__Try it__: Each entry should be duplicated exactly, with no line missing.

__Listed records__:
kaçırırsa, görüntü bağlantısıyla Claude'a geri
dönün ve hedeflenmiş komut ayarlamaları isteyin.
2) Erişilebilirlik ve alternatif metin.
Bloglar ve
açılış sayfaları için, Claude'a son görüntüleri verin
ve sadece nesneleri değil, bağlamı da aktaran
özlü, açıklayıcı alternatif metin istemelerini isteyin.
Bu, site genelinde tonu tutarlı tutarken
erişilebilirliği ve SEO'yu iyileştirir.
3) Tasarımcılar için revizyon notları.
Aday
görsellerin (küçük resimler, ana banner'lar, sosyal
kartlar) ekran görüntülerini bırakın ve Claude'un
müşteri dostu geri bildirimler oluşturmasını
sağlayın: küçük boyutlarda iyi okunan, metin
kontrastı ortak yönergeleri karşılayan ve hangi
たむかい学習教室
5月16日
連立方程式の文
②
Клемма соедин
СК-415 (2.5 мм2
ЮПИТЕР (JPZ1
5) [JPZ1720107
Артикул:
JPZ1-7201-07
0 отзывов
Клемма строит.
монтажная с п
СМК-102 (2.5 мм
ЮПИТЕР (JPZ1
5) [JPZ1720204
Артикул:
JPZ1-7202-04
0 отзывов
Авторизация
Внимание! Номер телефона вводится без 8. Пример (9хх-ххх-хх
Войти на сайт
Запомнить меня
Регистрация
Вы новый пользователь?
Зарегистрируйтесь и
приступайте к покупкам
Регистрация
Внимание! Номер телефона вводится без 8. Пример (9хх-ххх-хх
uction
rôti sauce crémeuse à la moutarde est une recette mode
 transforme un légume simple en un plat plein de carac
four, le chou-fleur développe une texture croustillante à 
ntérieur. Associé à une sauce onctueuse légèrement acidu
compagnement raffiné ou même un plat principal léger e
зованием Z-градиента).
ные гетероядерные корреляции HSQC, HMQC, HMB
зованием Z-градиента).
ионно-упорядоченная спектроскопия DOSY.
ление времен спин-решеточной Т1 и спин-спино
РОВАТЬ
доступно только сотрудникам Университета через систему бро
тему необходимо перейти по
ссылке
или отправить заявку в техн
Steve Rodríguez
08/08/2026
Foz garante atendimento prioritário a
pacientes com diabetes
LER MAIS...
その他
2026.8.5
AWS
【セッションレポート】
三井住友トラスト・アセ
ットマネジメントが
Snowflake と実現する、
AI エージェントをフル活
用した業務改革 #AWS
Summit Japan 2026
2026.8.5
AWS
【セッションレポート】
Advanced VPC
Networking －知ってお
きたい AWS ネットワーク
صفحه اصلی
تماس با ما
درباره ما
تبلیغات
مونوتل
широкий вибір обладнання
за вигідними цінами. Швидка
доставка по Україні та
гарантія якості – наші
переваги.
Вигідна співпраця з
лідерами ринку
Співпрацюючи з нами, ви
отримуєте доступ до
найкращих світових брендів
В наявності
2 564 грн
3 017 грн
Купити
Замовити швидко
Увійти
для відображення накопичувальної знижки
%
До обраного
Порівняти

__Answer to this problem__:
kaçırırsa, görüntü bağlantısıyla Claude'a geri
dönün ve hedeflenmiş komut ayarlamaları isteyin.
2) Erişilebilirlik ve alternatif metin.
Bloglar ve
açılış sayfaları için, Claude'a son görüntüleri verin
ve sadece nesneleri değil, bağlamı da aktaran
özlü, açıklayıcı alternatif metin istemelerini isteyin.
Bu, site genelinde tonu tutarlı tutarken
erişilebilirliği ve SEO'yu iyileştirir.
3) Tasarımcılar için revizyon notları.
Aday
görsellerin (küçük resimler, ana banner'lar, sosyal
kartlar) ekran görüntülerini bırakın ve Claude'un
müşteri dostu geri bildirimler oluşturmasını
sağlayın: küçük boyutlarda iyi okunan, metin
kontrastı ortak yönergeleri karşılayan ve hangi
たむかい学習教室
5月16日
連立方程式の文
②
Клемма соедин
СК-415 (2.5 мм2
ЮПИТЕР (JPZ1
5) [JPZ1720107
Артикул:
JPZ1-7201-07
0 отзывов
Клемма строит.
монтажная с п
СМК-102 (2.5 мм
ЮПИТЕР (JPZ1
5) [JPZ1720204
Артикул:
JPZ1-7202-04
0 отзывов
Авторизация
Внимание! Номер телефона вводится без 8. Пример (9хх-ххх-хх
Войти на сайт
Запомнить меня
Регистрация
Вы новый пользователь?
Зарегистрируйтесь и
приступайте к покупкам
Регистрация
Внимание! Номер телефона вводится без 8. Пример (9хх-ххх-хх
uction
rôti sauce crémeuse à la moutarde est une recette mode
 transforme un légume simple en un plat plein de carac
four, le chou-fleur développe une texture croustillante à 
ntérieur. Associé à une sauce onctueuse légèrement acidu
compagnement raffiné ou même un plat principal léger e
зованием Z-градиента).
ные гетероядерные корреляции HSQC, HMQC, HMB
зованием Z-градиента).
ионно-упорядоченная спектроскопия DOSY.
ление времен спин-решеточной Т1 и спин-спино
РОВАТЬ
доступно только сотрудникам Университета через систему бро
тему необходимо перейти по
ссылке
или отправить заявку в техн
Steve Rodríguez
08/08/2026
Foz garante atendimento prioritário a
pacientes com diabetes
LER MAIS...
その他
2026.8.5
AWS
【セッションレポート】
三井住友トラスト・アセ
ットマネジメントが
Snowflake と実現する、
AI エージェントをフル活
用した業務改革 #AWS
Summit Japan 2026
2026.8.5
AWS
【セッションレポート】
Advanced VPC
Networking －知ってお
きたい AWS ネットワーク
صفحه اصلی
تماس با ما
درباره ما
تبلیغات
مونوتل
широкий вибір обладнання
за вигідними цінами. Швидка
доставка по Україні та
гарантія якості – наші
переваги.
Вигідна співпраця з
лідерами ринку
Співпрацюючи з нами, ви
отримуєте доступ до
найкращих світових брендів
В наявності
2 564 грн
3 017 грн
Купити
Замовити швидко
Увійти
для відображення накопичувальної знижки
%
До обраного
Порівняти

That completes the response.